Keeping up the sales momentum is more challenging now as the COVID-19 pandemic interferes with vehicle demand. The last few months have been “pretty crushing,” Crooks said.
“We had to lay off or furlough a significant amount of people,” he said. “Sales volume got cut by 40 percent to 50 percent, which was devastating.”
To conserve cash, Swickard Auto halted travel and noncritical spending.
“We put in tighter controls to ensure that if money needed to go anywhere, it was being put toward helping employees going through hardship,” Crooks said.
Before selling luxury cars, Crooks sold consumer devices. During a 12-month stint at a Portland Apple Store, he sold more than $1.3 million worth of Macs, iPads and iPhones.
Apple encourages creativity and honest feedback — skills, Crooks said, that have served him well in auto retailing.

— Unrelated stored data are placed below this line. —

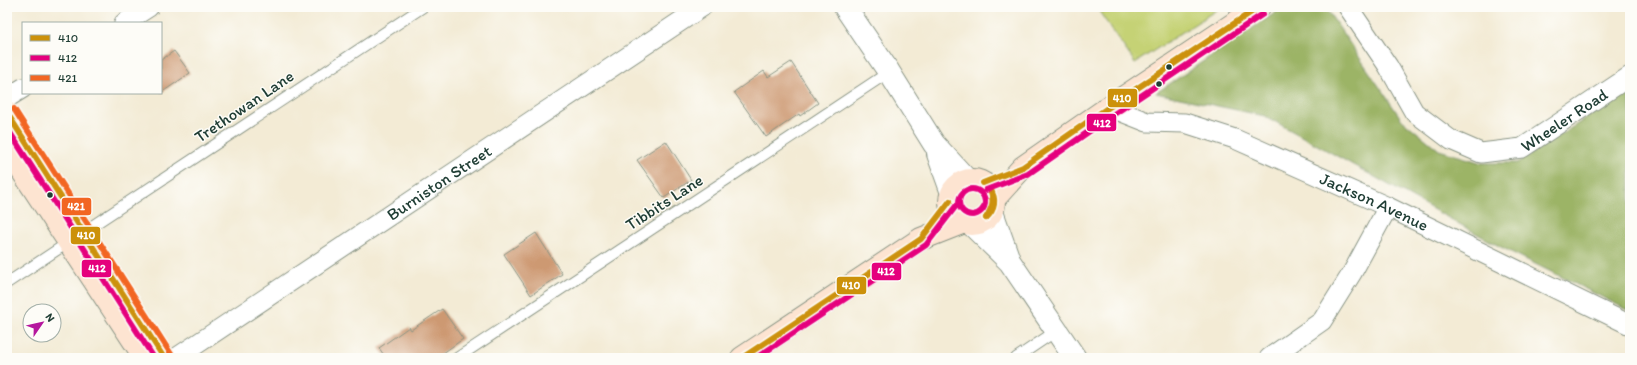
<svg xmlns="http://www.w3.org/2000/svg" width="1637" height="365" font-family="Itim,sans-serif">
<rect width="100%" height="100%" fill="#fdfcf7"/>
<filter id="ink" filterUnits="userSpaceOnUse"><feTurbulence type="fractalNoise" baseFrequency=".025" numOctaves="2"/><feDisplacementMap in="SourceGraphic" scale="8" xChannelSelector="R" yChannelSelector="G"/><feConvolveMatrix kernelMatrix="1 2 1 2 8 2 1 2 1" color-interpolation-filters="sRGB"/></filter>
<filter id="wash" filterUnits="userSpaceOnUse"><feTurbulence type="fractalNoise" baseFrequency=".012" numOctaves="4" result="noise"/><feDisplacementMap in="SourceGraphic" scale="16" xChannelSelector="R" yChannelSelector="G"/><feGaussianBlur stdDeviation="0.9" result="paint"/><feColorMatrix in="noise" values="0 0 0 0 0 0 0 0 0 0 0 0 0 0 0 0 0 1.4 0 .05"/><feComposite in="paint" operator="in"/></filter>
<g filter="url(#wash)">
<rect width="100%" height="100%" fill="#f3ebd5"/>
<polygon fill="#c5d274" stroke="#728854" points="1096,7 1221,7 1135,63"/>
<polygon fill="#9cb466" stroke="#5e784d" points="1284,7 1325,7 1402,120 1439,150 1482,163 1517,163 1630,90 1630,311 1499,246 1265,116 1156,93"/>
<g id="blocks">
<g fill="#cd9972">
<polygon points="174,51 190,73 161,93 161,60"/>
<polygon points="791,62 818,103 800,116 799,114 766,137 734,92 764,71 768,77"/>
<polygon points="666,141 691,180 664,198 637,160"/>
<polygon points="536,233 562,274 531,295 504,254"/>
<polygon points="442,309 463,339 436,358 386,358 379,348 409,327 411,330"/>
</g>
</g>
</g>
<g filter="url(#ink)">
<use href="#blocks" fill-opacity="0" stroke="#899484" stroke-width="1"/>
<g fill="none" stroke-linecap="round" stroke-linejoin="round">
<g stroke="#899484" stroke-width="12">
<g id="service">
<polyline points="83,232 423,7"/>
<polyline points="7,283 69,242"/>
<polyline points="457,358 889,72"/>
<polyline points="1016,358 1056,331"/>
</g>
</g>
<g stroke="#899484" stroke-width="21">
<g id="minor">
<path id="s1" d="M1348,7L1388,66L1414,112L1451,140L1481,153L1522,148L1630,76"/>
<polyline points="124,23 149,7"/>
<polyline points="7,98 23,88"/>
<path id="s2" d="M1109,107L1147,122L1185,123L1235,139L1388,207L1630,325"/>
<path id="s3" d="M176,358L702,7"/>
<polyline points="1269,358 1322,321 1352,273 1388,207"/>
</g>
</g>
<g stroke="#899484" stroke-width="24">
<g id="tertiary">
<polyline points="845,7 889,72 934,144 968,181"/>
<polyline points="938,154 952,193"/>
<polyline points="992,212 1008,257"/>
<polyline points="971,224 1010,262 1075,358"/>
</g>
</g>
<g stroke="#899484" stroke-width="24">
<g id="secondary">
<polyline points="7,113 164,358"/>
<polyline points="7,148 145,358"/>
<circle cx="972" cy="202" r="22"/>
<polyline points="994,199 1023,167 1109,107 1259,7"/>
<polyline points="742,358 921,239 964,222"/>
</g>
</g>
<use href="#service" stroke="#fff" stroke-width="10"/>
<use href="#minor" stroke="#fff" stroke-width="19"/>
<use href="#tertiary" stroke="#fff" stroke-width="22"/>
<use href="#secondary" stroke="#fde4d1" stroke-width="22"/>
<g stroke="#fdfcf7" stroke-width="9">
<g id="bus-1">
<polyline points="7,113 164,358"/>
<polyline points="983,183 1023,167 1109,107 1259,7"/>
<path d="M986,218C992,208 995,201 990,189"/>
<path d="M986,218C995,210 997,199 990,189"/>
<polyline points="742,358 921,239 950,201"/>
</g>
</g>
<g stroke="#fdfcf7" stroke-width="9">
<g id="bus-2">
<polyline points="7,128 154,358"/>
<circle cx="972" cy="202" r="13"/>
<polyline points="986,190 1028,174 1114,114 1263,14"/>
<polyline points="756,358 926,245 956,206"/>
</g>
</g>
<g stroke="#fdfcf7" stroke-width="9">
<polyline id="bus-3" points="14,109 171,354"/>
</g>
<use href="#bus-1" stroke="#cc910a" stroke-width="6"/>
<use href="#bus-2" stroke="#e5007d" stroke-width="6"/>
<use href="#bus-3" stroke="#f26522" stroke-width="6"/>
</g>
</g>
<g fill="#1f3d34" stroke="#fdfcf7" stroke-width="1.5">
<circle cx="1169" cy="67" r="3.5"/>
<circle cx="1159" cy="84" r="3.5"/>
<circle cx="50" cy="195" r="3.5"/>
</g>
<g text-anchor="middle" stroke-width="3" stroke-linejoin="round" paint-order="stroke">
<g font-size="17" fill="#1f3d34" stroke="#fdfcf7">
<text transform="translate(244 106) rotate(-34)" y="6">Trethowan Lane</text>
<text dy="6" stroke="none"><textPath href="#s1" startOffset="295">Wheeler Road</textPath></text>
<text dy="6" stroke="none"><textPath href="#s3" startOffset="316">Burniston Street</textPath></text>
<text transform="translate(664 202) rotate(-33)" y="6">Tibbits Lane</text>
<text dy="6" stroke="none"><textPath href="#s2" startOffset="284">Jackson Avenue</textPath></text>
</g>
</g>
<g stroke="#fdfcf7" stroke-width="1.5">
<rect x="1107" y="88" width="31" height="20" rx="4" fill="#cc910a"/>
<rect x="1086" y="113" width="31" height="19" rx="4" fill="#e5007d"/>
<rect x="61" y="197" width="31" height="19" rx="4" fill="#f26522"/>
<rect x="70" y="226" width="31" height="19" rx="4" fill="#cc910a"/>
<rect x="81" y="259" width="31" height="19" rx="4" fill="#e5007d"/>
<rect x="871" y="262" width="31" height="19" rx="4" fill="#e5007d"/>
<rect x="836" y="276" width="31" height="19" rx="4" fill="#cc910a"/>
</g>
<g font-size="11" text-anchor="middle" font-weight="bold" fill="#fff">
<text x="1122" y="102">410</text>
<text x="1102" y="127">412</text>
<text x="76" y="210">421</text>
<text x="86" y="239">410</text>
<text x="97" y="272">412</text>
<text x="886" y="275">412</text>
<text x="851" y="289">410</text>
</g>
<rect width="1637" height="365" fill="none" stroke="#fdfcf7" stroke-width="24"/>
<rect x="22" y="22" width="140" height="72" fill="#fdfcf7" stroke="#a4b0a9"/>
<rect x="30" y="35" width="20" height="6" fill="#cc910a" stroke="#a4b0a9"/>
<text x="58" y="42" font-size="12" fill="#1f3d34">410</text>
<rect x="30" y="55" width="20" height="6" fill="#e5007d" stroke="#a4b0a9"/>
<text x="58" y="62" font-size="12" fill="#1f3d34">412</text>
<rect x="30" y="75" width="20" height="6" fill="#f26522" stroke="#a4b0a9"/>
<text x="58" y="82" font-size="12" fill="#1f3d34">421</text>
<g transform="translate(42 323) rotate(56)"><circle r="19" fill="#fdfcf7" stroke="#a4b0a9"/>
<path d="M0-3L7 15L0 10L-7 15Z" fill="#b5179e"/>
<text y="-6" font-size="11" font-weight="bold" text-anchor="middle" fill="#1f3d34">N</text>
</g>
</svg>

“What I liked about Apple was that it was structured. It was all about culture,” he said.
But Crooks was soon ready for a more lucrative career. He found it in the auto industry in 2009, landing a sales job at Sunset Porsche-Audi in Beaverton, Ore.
Initially, Crooks was skeptical about the dealership business.
“To have a degree at a private college, and then jump into the car industry, where you don’t necessarily need one to be successful, I had reservations,” he said.
Crooks said he’s grateful Sunset took a chance on an outsider. But he thinks dealerships need to do more to lure talent from beyond the industry.
“I struggle with getting people from the outside who are willing to look at selling cars as a career,” Crooks said. “The stigma is still there.”